ACTIVITY ▸ Your output should be the records below, word for word and picture-free.

DATA PROVIDED ▸

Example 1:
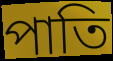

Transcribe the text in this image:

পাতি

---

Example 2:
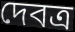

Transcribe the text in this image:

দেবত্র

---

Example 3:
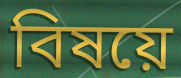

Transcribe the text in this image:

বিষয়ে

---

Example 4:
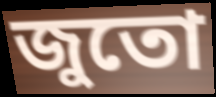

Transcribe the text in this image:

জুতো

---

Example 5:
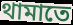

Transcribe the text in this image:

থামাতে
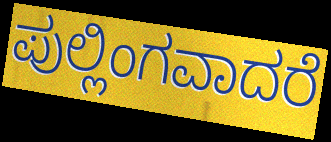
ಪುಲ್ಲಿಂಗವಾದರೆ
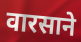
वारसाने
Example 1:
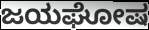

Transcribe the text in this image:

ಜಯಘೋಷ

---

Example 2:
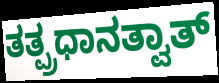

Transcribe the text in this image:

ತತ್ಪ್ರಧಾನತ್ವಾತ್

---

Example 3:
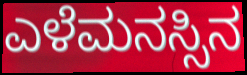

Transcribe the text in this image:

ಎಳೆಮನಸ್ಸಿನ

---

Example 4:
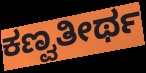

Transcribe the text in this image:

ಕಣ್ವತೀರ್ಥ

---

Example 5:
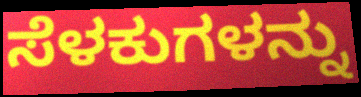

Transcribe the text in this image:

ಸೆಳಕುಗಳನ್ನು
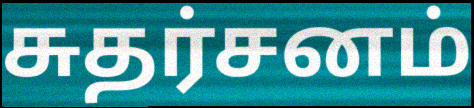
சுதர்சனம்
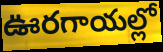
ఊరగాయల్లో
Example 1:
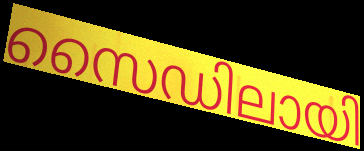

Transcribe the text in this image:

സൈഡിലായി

ANSWER ▸
Example 1:

Transcribe the text in this image:

পাতি

---

Example 2:

Transcribe the text in this image:

দেবত্র

---

Example 3:

Transcribe the text in this image:

বিষয়ে

---

Example 4:

Transcribe the text in this image:

জুতো

---

Example 5:

Transcribe the text in this image:

থামাতে
ಪುಲ್ಲಿಂಗವಾದರೆ
वारसाने
Example 1:

Transcribe the text in this image:

ಜಯಘೋಷ

---

Example 2:

Transcribe the text in this image:

ತತ್ಪ್ರಧಾನತ್ವಾತ್

---

Example 3:

Transcribe the text in this image:

ಎಳೆಮನಸ್ಸಿನ

---

Example 4:

Transcribe the text in this image:

ಕಣ್ವತೀರ್ಥ

---

Example 5:

Transcribe the text in this image:

ಸೆಳಕುಗಳನ್ನು
சுதர்சனம்
ఊరగాయల్లో
Example 1:

Transcribe the text in this image:

സൈഡിലായി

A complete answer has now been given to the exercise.